Formats available: hardcover, ebook, audiobook
Length: 228 pages
Publisher: Princeton University Press
Date Released: April 5, 2015
Purchasing Info: Author’s Website, Publisher’s Website, Goodreads, Amazon, Barnes & Noble, Kobo, Book Depository
Could extinct species, like mammoths and passenger pigeons, be brought back to life? The science says yes. In How to Clone a Mammoth, Beth Shapiro, evolutionary biologist and pioneer in “ancient DNA” research, walks readers through the astonishing and controversial process of de-extinction. From deciding which species should be restored, to sequencing their genomes, to anticipating how revived populations might be overseen in the wild, Shapiro vividly explores the extraordinary cutting-edge science that is being used–today–to resurrect the past. Journeying to far-flung Siberian locales in search of ice age bones and delving into her own research–as well as those of fellow experts such as Svante Pääbo, George Church, and Craig Venter–Shapiro considers de-extinction’s practical benefits and ethical challenges. Would de-extinction change the way we live? Is this really cloning? What are the costs and risks? And what is the ultimate goal?
Using DNA collected from remains as a genetic blueprint, scientists aim to engineer extinct traits–traits that evolved by natural selection over thousands of years–into living organisms. But rather than viewing de-extinction as a way to restore one particular species, Shapiro argues that the overarching goal should be the revitalization and stabilization of contemporary ecosystems. For example, elephants with genes modified to express mammoth traits could expand into the Arctic, re-establishing lost productivity to the tundra ecosystem.
Looking at the very real and compelling science behind an idea once seen as science fiction, How to Clone a Mammoth demonstrates how de-extinction will redefine conservation’s future.
Humanity, of course, has a lot to answer for — and Jurassic Park has set some expectations in the minds of non-scientists that science is unlikely to ever be able to deliver on.
What do we have to answer for? We’re just so damn efficient about killing off other species: by hunting them to the last member and by destroying their habitats, we’ve all too often shown that there’s space for us but not them. Want to stroke the fur of a mammoth? Pet an auroch (then run away)? Hear the chatter of a flock of passenger pigeons? You’re out of luck — and so are they.
Of course, extinction itself is a normal state of affairs. 99% percent all of species that have ever existed are extinct, and humanity need not accept the blame for the asteroid that killed off the dinosaurs.
Jurassic Park was ostensibly about bringing back some dinosaurs — and what could go wrong if you let them reproduce — but it’s not much of a stretch to wonder: if we could restore a dinosaur from a bit of amber… could we recover from our past mistakes?
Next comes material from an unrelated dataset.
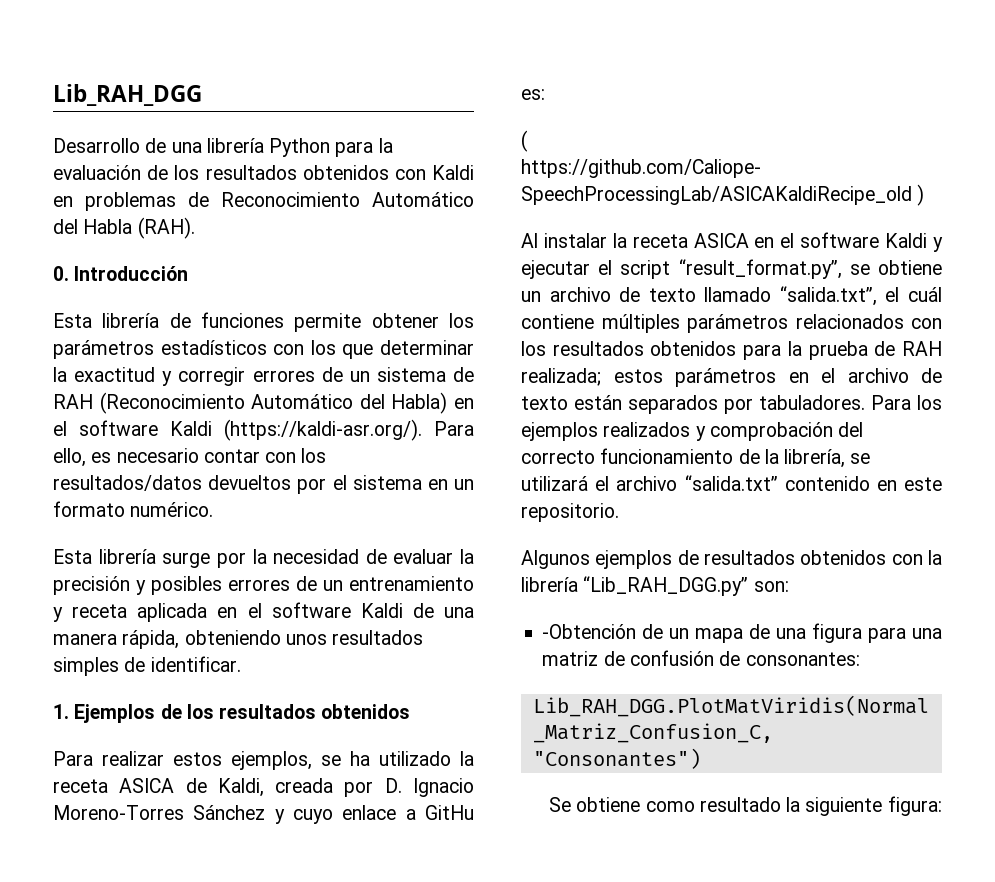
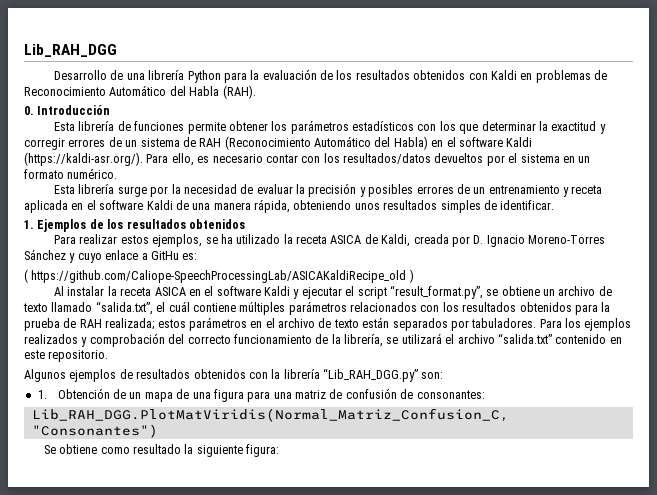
[542,624,637,639] -Obtención -> [37,388,110,399] 1. Obtención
And in doing so, atone for them?
As it turns out, amber is rather bad at preserving DNA. No dinosaurs from fossilized tree sap — nor anything else once extinct. Nonetheless, the prospect of de-extinction is compelling.
Beth Shapiro’s books grounds this dream in what, at present, seems to be possible — and what is not.
Reality Rating A-: Shapiro, who is a professor at UC Santa Cruz and one of the principal investigators at the UCSC Paleogenomics Lab, ably describes how one might go about attempting to restore an extinct species: finding some or part of its genome, finding another species that is a close enough relative to bring a fertilized egg to term, then dealing with the problem of raising the offspring. Along the way, she provides vignettes of her experiences in the field gathering mammoth DNA (and one conclusion I can draw from that: I do not expect that Dr. Shapiro would ever participate in a project to bring an extinct mosquito back).
Moreover, Shapiro discusses why one might bring an extinct species back — and argues that trying to do so should be for reasons that go beyond assuaging an inchoate sense of guilt. This passage is key:
In my mind, it is this ecological resurrection, and not species resurrection, that is the real value of de-extinction. We should think of de-extinction not in terms of which life form we will bring back, but what ecological interactions we would like to see restored.
It doesn’t necessarily do any particular favor for a mammoth (or as Shapiro explains is much more likely, an Asian elephant that has some mammoth genes adapting it to cold conditions) to stride the tundra again all alone — but as part of an effort to restore the subarctic grasslands that the mammoths mere presence help create and maintain, de-extinction efforts can give us the ability to restore ecosystems.
Playing God? Perhaps. But after having already disrupted so many of the planet’s ecosystems, we may not have much choice but to muddle along with our technology lest homo sapiens drops out of the 1% that has so far survived. Shapiro makes a compelling argument that de-extinction projects, while neither panaceas nor time machines, belong in our ecological toolkit.
The sections of the book that discuss the technical matters of how one might go about recovering ancient DNA and cloning animals seem pretty accessible to anybody who remembers a bit of their high school biology — and unlike Stephen Hawking, Shapiro did not need to worry about each equation in the text halving her readership.